→ **Work task**:
This exercise requires an exact output of the listing, images omitted.

→ **Source records**:
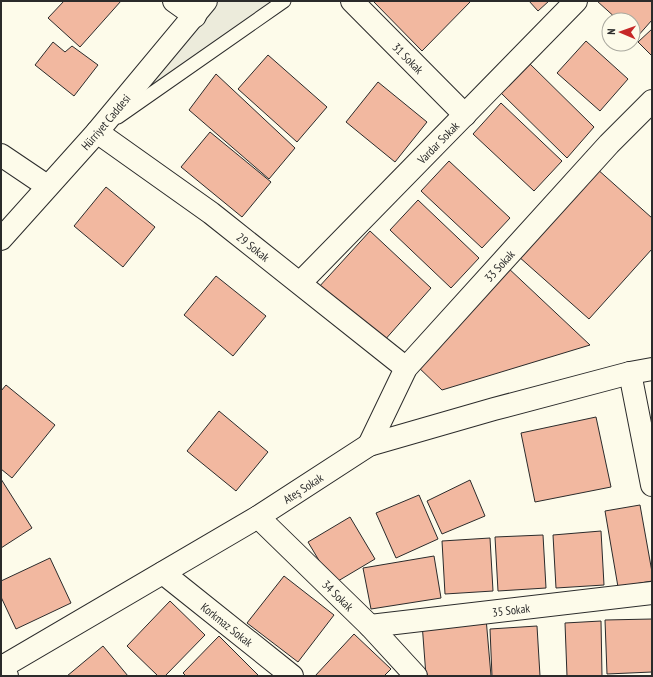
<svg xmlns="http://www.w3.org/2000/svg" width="653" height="677" viewBox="0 0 653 677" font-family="'PT Sans Narrow',sans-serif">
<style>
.green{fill:#ecebdb;stroke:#74746e}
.building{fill:#f2b8a0;stroke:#2b2b2b}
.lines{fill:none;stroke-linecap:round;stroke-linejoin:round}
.lane-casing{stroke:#2b2b2b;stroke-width:15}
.street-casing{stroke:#2b2b2b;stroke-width:24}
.secondary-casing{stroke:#2b2b2b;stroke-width:24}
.lane{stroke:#fdfbea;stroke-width:13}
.street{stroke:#fdfbea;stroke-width:22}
.secondary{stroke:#fdfbea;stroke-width:22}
.labels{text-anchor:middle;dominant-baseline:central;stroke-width:3;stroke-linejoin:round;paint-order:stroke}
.street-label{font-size:12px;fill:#2b2b2b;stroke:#fdfbea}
</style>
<rect width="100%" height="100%" fill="#fdfbea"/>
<path class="green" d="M206,1H284L97,132Z"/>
<g class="building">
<path d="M64,1H121L80,47L48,18Z"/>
<path d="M373,1H471L422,51Z"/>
<path d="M529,1H549L538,11Z"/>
<path d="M597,1H652V20L637,37L633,33V20H618Z"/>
<path d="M652,29V56L638,42Z"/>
<path d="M586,41L628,79L600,111L557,73Z"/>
<path d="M53,42L65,52L72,46L98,65L74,96L35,65Z"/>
<path d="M268,55L327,107L297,142L238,89Z"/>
<path d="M527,61L594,127L567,158L499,91Z"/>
<path d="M216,74L295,148L269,179L189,110Z"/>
<path d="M378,82L427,122L395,162L346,122Z"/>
<path d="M501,103L562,161L534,191L473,134Z"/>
<path d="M210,132L271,182L242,217L181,167Z"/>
<path d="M449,161L510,218L482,248L421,191Z"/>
<path d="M596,168L652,218V249L589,319L518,256Z"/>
<path d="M106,187L155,227L123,267L74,226Z"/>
<path d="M418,200L479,258L451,288L390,230Z"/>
<path d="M370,231L431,288L383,342L318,288Z"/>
<path d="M506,266L590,345L442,390L415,364Z"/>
<path d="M216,276L266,316L233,356L184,315Z"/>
<path d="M6,385L55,425L12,478L1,469V391Z"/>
<path d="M219,411L268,452L236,491L187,451Z"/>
<path d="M596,417L611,487L535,502L521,433Z"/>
<path d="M1,479L32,528L1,548Z"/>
<path d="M470,480L485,516L442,534L427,501Z"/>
<path d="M419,495L438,539L396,558L376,513Z"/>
<path d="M640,505L652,572V581L618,587L605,511Z"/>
<path d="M350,517L375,559L333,584L308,542Z"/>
<path d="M601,531L604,585L556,588L553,535Z"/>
<path d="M543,535L546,588L498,591L495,537Z"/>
<path d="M490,538L493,591L445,594L442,541Z"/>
<path d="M434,556L441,598L371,609L363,568Z"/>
<path d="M50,558L71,603L16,629L1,597V581Z"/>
<path d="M284,576L334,615L298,662L247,623Z"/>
<path d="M170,601L205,635L165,676H158L127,646Z"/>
<path d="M486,618L491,676H426L422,623Z"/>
<path d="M652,619V672L607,674L605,620Z"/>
<path d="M601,621L602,676H567L565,623Z"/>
<path d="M537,626L540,676H492L490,629Z"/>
<path d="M354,634L391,669L384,676H315Z"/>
<path d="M219,636L259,676H186L183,673Z"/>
<path d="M103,646L128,676H67Z"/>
</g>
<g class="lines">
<defs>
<path id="lane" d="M118,117L284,1"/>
<g id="street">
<path d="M174,1L195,16"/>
<path id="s1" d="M352,1L465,115"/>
<path id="s2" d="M97,132L211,213L406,368"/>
<path d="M1,155L47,186"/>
<path id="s3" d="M300,283L576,1"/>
<path d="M630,373L652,485"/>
<path id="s4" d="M369,445L406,368L609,144L652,101"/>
<path id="s5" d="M258,517L370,626L416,676"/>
<path id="s6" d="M163,573L292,676"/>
<path id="s7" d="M370,626L652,593"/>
<path id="s8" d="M2,667L258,517L369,445L494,409L630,373L652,369"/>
</g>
<g id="secondary">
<path id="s9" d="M1,239L97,132L206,1"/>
<path d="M1,665L7,676"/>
</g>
</defs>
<use href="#lane" class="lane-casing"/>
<use href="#street" class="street-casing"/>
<use href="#secondary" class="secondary-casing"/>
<use href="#lane" class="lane"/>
<use href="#street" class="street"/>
<use href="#secondary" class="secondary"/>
</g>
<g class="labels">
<g class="street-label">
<text stroke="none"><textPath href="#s1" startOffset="80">31 Sokak</textPath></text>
<text stroke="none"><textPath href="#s9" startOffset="157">Hürriyet Caddesi</textPath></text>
<text stroke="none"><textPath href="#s3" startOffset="197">Vardar Sokak</textPath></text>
<text stroke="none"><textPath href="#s2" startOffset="194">29 Sokak</textPath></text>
<text stroke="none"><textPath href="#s4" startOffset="224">33 Sokak</textPath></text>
<text stroke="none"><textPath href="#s8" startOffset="350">Ateş Sokak</textPath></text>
<text stroke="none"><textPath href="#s5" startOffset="112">34 Sokak</textPath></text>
<text stroke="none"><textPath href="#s7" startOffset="142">35 Sokak</textPath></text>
<text stroke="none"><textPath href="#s6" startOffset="82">Korkmaz Sokak</textPath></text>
</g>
</g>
<rect width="653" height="677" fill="none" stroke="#2b2b2b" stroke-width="4"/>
<g transform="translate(621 32) rotate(272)"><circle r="19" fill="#fdfbea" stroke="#a9a89e"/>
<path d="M0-3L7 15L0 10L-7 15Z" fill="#c62828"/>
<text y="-6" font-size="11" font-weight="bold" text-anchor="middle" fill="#2b2b2b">N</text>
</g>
</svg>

→ **Written answer**:
<svg xmlns="http://www.w3.org/2000/svg" width="653" height="677" viewBox="0 0 653 677" font-family="'PT Sans Narrow',sans-serif">
<style>
.green{fill:#ecebdb;stroke:#74746e}
.building{fill:#f2b8a0;stroke:#2b2b2b}
.lines{fill:none;stroke-linecap:round;stroke-linejoin:round}
.lane-casing{stroke:#2b2b2b;stroke-width:15}
.street-casing{stroke:#2b2b2b;stroke-width:24}
.secondary-casing{stroke:#2b2b2b;stroke-width:24}
.lane{stroke:#fdfbea;stroke-width:13}
.street{stroke:#fdfbea;stroke-width:22}
.secondary{stroke:#fdfbea;stroke-width:22}
.labels{text-anchor:middle;dominant-baseline:central;stroke-width:3;stroke-linejoin:round;paint-order:stroke}
.street-label{font-size:12px;fill:#2b2b2b;stroke:#fdfbea}
</style>
<rect width="100%" height="100%" fill="#fdfbea"/>
<path class="green" d="M206,1H284L97,132Z"/>
<g class="building">
<path d="M64,1H121L80,47L48,18Z"/>
<path d="M373,1H471L422,51Z"/>
<path d="M529,1H549L538,11Z"/>
<path d="M597,1H652V20L637,37L633,33V20H618Z"/>
<path d="M652,29V56L638,42Z"/>
<path d="M586,41L628,79L600,111L557,73Z"/>
<path d="M53,42L65,52L72,46L98,65L74,96L35,65Z"/>
<path d="M268,55L327,107L297,142L238,89Z"/>
<path d="M527,61L594,127L567,158L499,91Z"/>
<path d="M216,74L295,148L269,179L189,110Z"/>
<path d="M378,82L427,122L395,162L346,122Z"/>
<path d="M501,103L562,161L534,191L473,134Z"/>
<path d="M210,132L271,182L242,217L181,167Z"/>
<path d="M449,161L510,218L482,248L421,191Z"/>
<path d="M596,168L652,218V249L589,319L518,256Z"/>
<path d="M106,187L155,227L123,267L74,226Z"/>
<path d="M418,200L479,258L451,288L390,230Z"/>
<path d="M370,231L431,288L383,342L318,288Z"/>
<path d="M506,266L590,345L442,390L415,364Z"/>
<path d="M216,276L266,316L233,356L184,315Z"/>
<path d="M6,385L55,425L12,478L1,469V391Z"/>
<path d="M219,411L268,452L236,491L187,451Z"/>
<path d="M596,417L611,487L535,502L521,433Z"/>
<path d="M1,479L32,528L1,548Z"/>
<path d="M470,480L485,516L442,534L427,501Z"/>
<path d="M419,495L438,539L396,558L376,513Z"/>
<path d="M640,505L652,572V581L618,587L605,511Z"/>
<path d="M350,517L375,559L333,584L308,542Z"/>
<path d="M601,531L604,585L556,588L553,535Z"/>
<path d="M543,535L546,588L498,591L495,537Z"/>
<path d="M490,538L493,591L445,594L442,541Z"/>
<path d="M434,556L441,598L371,609L363,568Z"/>
<path d="M50,558L71,603L16,629L1,597V581Z"/>
<path d="M284,576L334,615L298,662L247,623Z"/>
<path d="M170,601L205,635L165,676H158L127,646Z"/>
<path d="M486,618L491,676H426L422,623Z"/>
<path d="M652,619V672L607,674L605,620Z"/>
<path d="M601,621L602,676H567L565,623Z"/>
<path d="M537,626L540,676H492L490,629Z"/>
<path d="M354,634L391,669L384,676H315Z"/>
<path d="M219,636L259,676H186L183,673Z"/>
<path d="M103,646L128,676H67Z"/>
</g>
<g class="lines">
<defs>
<path id="lane" d="M118,117L284,1"/>
<g id="street">
<path d="M174,1L195,16"/>
<path id="s1" d="M352,1L465,115"/>
<path id="s2" d="M97,132L211,213L406,368"/>
<path d="M1,155L47,186"/>
<path id="s3" d="M300,283L576,1"/>
<path d="M630,373L652,485"/>
<path id="s4" d="M369,445L406,368L609,144L652,101"/>
<path id="s5" d="M258,517L370,626L416,676"/>
<path id="s6" d="M163,573L292,676"/>
<path id="s7" d="M370,626L652,593"/>
<path id="s8" d="M2,667L258,517L369,445L494,409L630,373L652,369"/>
</g>
<g id="secondary">
<path id="s9" d="M1,239L97,132L206,1"/>
<path d="M1,665L7,676"/>
</g>
</defs>
<use href="#lane" class="lane-casing"/>
<use href="#street" class="street-casing"/>
<use href="#secondary" class="secondary-casing"/>
<use href="#lane" class="lane"/>
<use href="#street" class="street"/>
<use href="#secondary" class="secondary"/>
</g>
<g class="labels">
<g class="street-label">
<text stroke="none"><textPath href="#s1" startOffset="80">31 Sokak</textPath></text>
<text stroke="none"><textPath href="#s9" startOffset="157">Hürriyet Caddesi</textPath></text>
<text stroke="none"><textPath href="#s3" startOffset="197">Vardar Sokak</textPath></text>
<text stroke="none"><textPath href="#s2" startOffset="194">29 Sokak</textPath></text>
<text stroke="none"><textPath href="#s4" startOffset="224">33 Sokak</textPath></text>
<text stroke="none"><textPath href="#s8" startOffset="350">Ateş Sokak</textPath></text>
<text stroke="none"><textPath href="#s5" startOffset="112">34 Sokak</textPath></text>
<text stroke="none"><textPath href="#s7" startOffset="142">35 Sokak</textPath></text>
<text stroke="none"><textPath href="#s6" startOffset="82">Korkmaz Sokak</textPath></text>
</g>
</g>
<rect width="653" height="677" fill="none" stroke="#2b2b2b" stroke-width="4"/>
<g transform="translate(621 32) rotate(272)"><circle r="19" fill="#fdfbea" stroke="#a9a89e"/>
<path d="M0-3L7 15L0 10L-7 15Z" fill="#c62828"/>
<text y="-6" font-size="11" font-weight="bold" text-anchor="middle" fill="#2b2b2b">N</text>
</g>
</svg>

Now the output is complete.